**What is expected:**
Without carrying over a single picture, write out the records below exactly.

**Material for this exercise:**
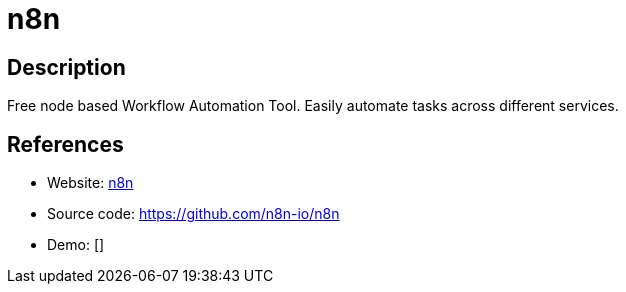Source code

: = n8n

:Name:          n8n
:Language:      n8n
:License:       Apache-2.0
:Topic:         Automation
:Category:      
:Subcategory:   

// END-OF-HEADER. DO NOT MODIFY OR DELETE THIS LINE

== Description

Free node based Workflow Automation Tool. Easily automate tasks across different services.

== References

* Website: https://n8n.io/[n8n]
* Source code: https://github.com/n8n-io/n8n[https://github.com/n8n-io/n8n]
* Demo: []
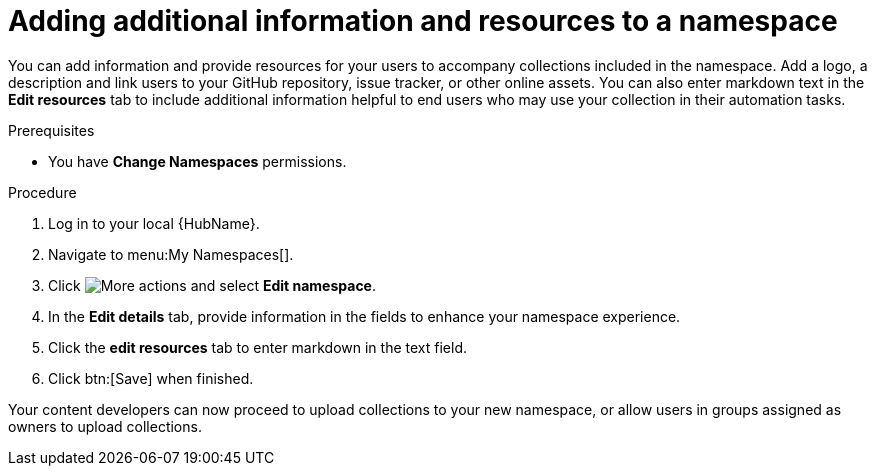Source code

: // Module included in the following assemblies:
// obtaining-token/master.adoc
[id="proc-edit-namespace"]

= Adding additional information and resources to a namespace

You can add information and provide resources for your users to accompany collections included in the namespace. Add a logo, a description and link users to your GitHub repository, issue tracker, or other online assets. You can also enter markdown text in the *Edit resources* tab to include additional information helpful to end users who may use your collection in their automation tasks.

.Prerequisites

* You have *Change Namespaces* permissions.

.Procedure
. Log in to your local {HubName}.
. Navigate to menu:My Namespaces[].
. Click image:more_actions.png[More actions] and select *Edit namespace*.
. In the *Edit details* tab, provide information in the fields to enhance your namespace experience.
. Click the *edit resources* tab to enter markdown in the text field.
. Click btn:[Save] when finished.

Your content developers can now proceed to upload collections to your new namespace, or allow users in groups assigned as owners to upload collections.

**Worked solution:**
Source code

: = n8n

:Name:          n8n
:Language:      n8n
:License:       Apache-2.0
:Topic:         Automation
:Category:      
:Subcategory:   

// END-OF-HEADER. DO NOT MODIFY OR DELETE THIS LINE

== Description

Free node based Workflow Automation Tool. Easily automate tasks across different services.

== References

* Website: https://n8n.io/[n8n]
* Source code: https://github.com/n8n-io/n8n[https://github.com/n8n-io/n8n]
* Demo: []
Source code

: // Module included in the following assemblies:
// obtaining-token/master.adoc
[id="proc-edit-namespace"]

= Adding additional information and resources to a namespace

You can add information and provide resources for your users to accompany collections included in the namespace. Add a logo, a description and link users to your GitHub repository, issue tracker, or other online assets. You can also enter markdown text in the *Edit resources* tab to include additional information helpful to end users who may use your collection in their automation tasks.

.Prerequisites

* You have *Change Namespaces* permissions.

.Procedure
. Log in to your local {HubName}.
. Navigate to menu:My Namespaces[].
. Click image:more_actions.png[More actions] and select *Edit namespace*.
. In the *Edit details* tab, provide information in the fields to enhance your namespace experience.
. Click the *edit resources* tab to enter markdown in the text field.
. Click btn:[Save] when finished.

Your content developers can now proceed to upload collections to your new namespace, or allow users in groups assigned as owners to upload collections.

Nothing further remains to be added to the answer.